Ammonia’s eyes might fall out of their sockets. Little red capillaries are turning fat as the moisture dries from the whites. Bill finishes off his admission.

“I have seen the victory, the new age, and I came back to tell myself to, well, get involved.”

“That’s … way more fucked up than anything I was thinking of.” Ammonia straightens up in her seat. Now she is nearly screaming. “Holy smokes! I thought,” regains a bit of composure and quiets herself considerably, “I thought it was some kind of mystic cabal entrenched in the local government, you know, like mind control and hypnosis or some shit … holy smokes!” she repeats this a few more times.

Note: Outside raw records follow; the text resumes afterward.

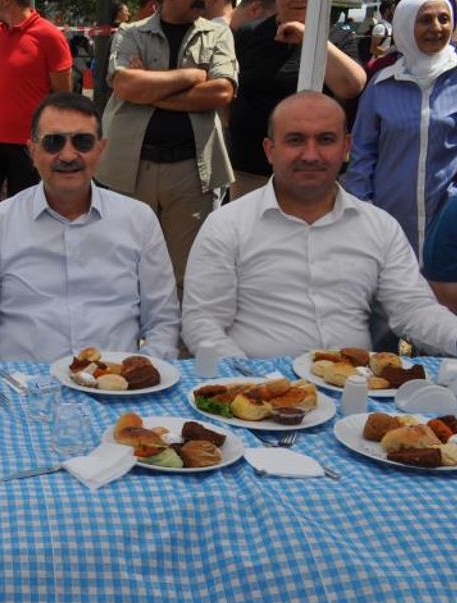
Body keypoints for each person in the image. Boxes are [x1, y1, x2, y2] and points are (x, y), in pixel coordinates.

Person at [182, 92, 457, 358]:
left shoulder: (379, 227)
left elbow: (414, 310)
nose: (311, 155)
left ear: (346, 148)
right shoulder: (228, 225)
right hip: (253, 383)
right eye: (295, 140)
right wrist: (252, 379)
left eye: (326, 140)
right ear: (270, 150)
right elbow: (202, 323)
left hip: (354, 384)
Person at [0, 92, 180, 362]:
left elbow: (163, 323)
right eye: (53, 142)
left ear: (101, 149)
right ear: (32, 151)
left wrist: (140, 375)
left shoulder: (138, 221)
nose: (69, 155)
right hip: (20, 383)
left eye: (82, 142)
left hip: (115, 383)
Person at [96, 0, 238, 297]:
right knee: (124, 267)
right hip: (130, 171)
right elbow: (125, 85)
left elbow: (222, 91)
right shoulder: (130, 32)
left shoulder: (217, 34)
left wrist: (149, 89)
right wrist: (192, 76)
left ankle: (180, 330)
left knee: (188, 275)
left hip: (192, 173)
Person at [345, 0, 457, 256]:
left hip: (449, 225)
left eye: (444, 19)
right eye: (425, 20)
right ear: (405, 24)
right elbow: (362, 154)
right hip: (389, 224)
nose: (436, 27)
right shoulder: (382, 85)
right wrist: (364, 210)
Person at [0, 0, 71, 252]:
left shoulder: (49, 35)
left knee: (26, 218)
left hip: (27, 145)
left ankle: (24, 267)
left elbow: (62, 97)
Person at [230, 0, 366, 200]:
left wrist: (309, 36)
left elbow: (351, 86)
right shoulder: (248, 34)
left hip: (310, 170)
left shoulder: (337, 37)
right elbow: (229, 92)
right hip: (250, 170)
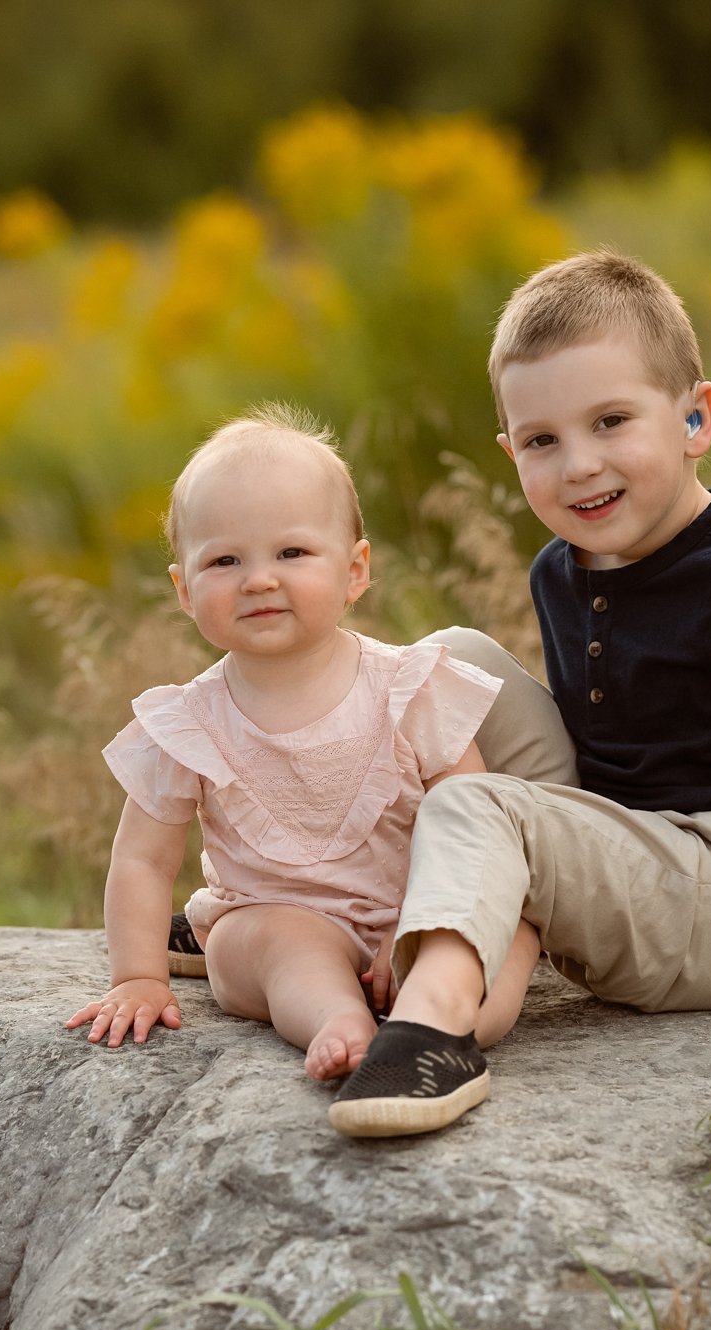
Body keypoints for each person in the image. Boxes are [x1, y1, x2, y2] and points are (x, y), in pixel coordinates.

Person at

“No, Ammonia, I’m afraid this has next to nothing to do with late-Corporate Capitalist Homo sapiens materialism. Our species has merely been enabling brewers yeast – a one hundred-eighty thousand year old organism taking care of a far older one, a fungus that is only another lens for consciousness – been enabling it in response to some deep knowledge that it will be able to shepherd us…”

“To where?!” then more self-shushing.

“More like ‘to whence,’ Ammonia. You said I should go and explore my part in this mystery, and you would help… well?” Bill Turnbill stands up at the table in the food court. Throws his napkin on the paper liner on his tray, slides his chair in and holds out his hand to Ammonia Saccas. “Are we doing this?”